The result shows that the SVM classifier can solve the problem at some stage it has a small size and can be converged very quickly. However, SVM is limited to the recognition of the presence of words in the training dataset and is unable to capture the inner relationship of the sentence. In some sentences, the appearance of multiple keywords fooled the SVM model to label, for example, while the negation in the first place completely converted the case. The Ensemble model integrates vectors from multiple models so it has a big model size and slow training time. The DBLP can capture the semantic features of the text better than the SVM model and Ensemble model. Overall, the classification result was good, with accuracy of 86.65% and f1-score of 85%. By looking at some mislabeled data, we must admit that these texts are ambiguous and hard to classify.

5. Conclusion

The results show that the DBLP model is guaranteed to be able to solve end-to-end data imbalance, small text, and multiclassification tasks and can be directly applied to real-world tasks. Furthermore, we can see that since we utilize the pretrained model after distillation, the training parameters of our model drop significantly, which is very friendly to general developers.
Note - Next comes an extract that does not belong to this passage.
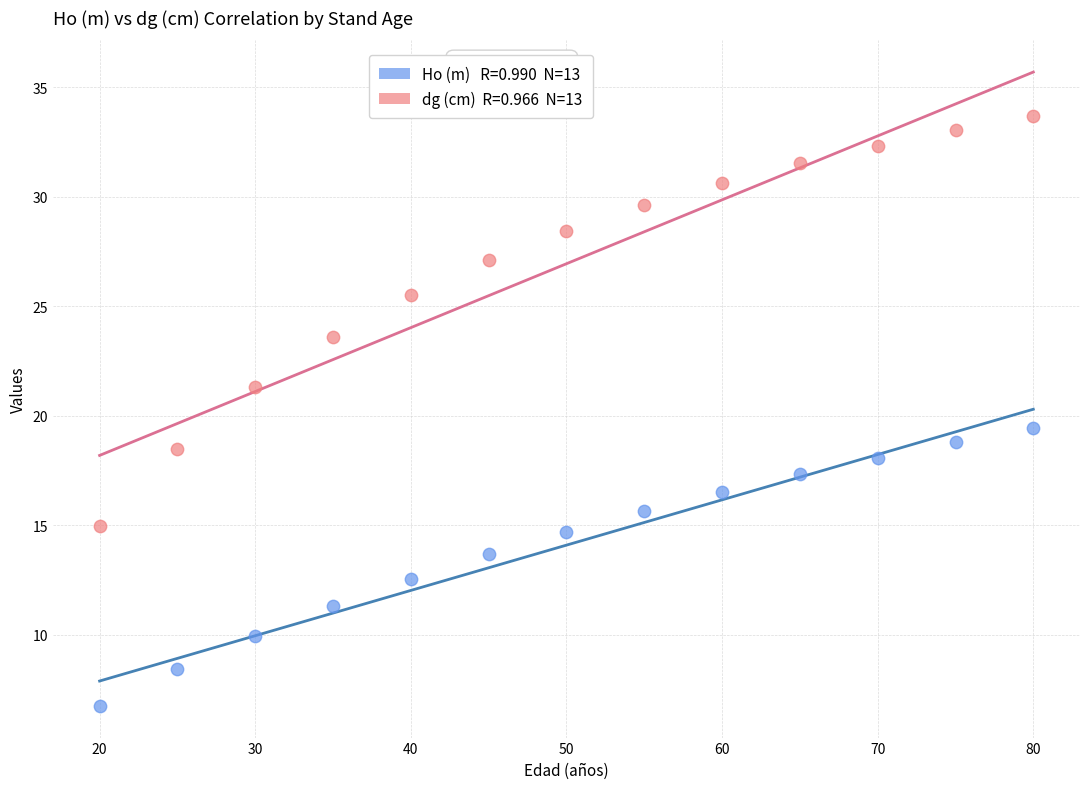

Across all series, what Y value is closest to 20?

19.4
Due to the smaller model size, our model can better apply AI technology to mobile smart devices, such as new energy vehicles and smart home appliances. In contrast, although the BERT-based pretraining model can achieve better accuracy, the computational cost and application cost are high, and it is more suitable for large-scale cloud computing and scientific research scenarios such as research institutes.

In future research, we will improve the model in the following two parts. We will try to combine semantic generation models to complement the important context that may be missing in sentences and apply our model to various tasks on smart devices.

Data Availability

The raw/processed data required to reproduce these findings cannot be shared at this time as the data also form a part of an ongoing study.

Conflicts of Interest

The authors declare that they have no conflicts of interest.

Acknowledgments

This work was supported by the National Natural Science Foundation of China (No. 61876186) and the Xuzhou Science and Technology Project (No. KC21300).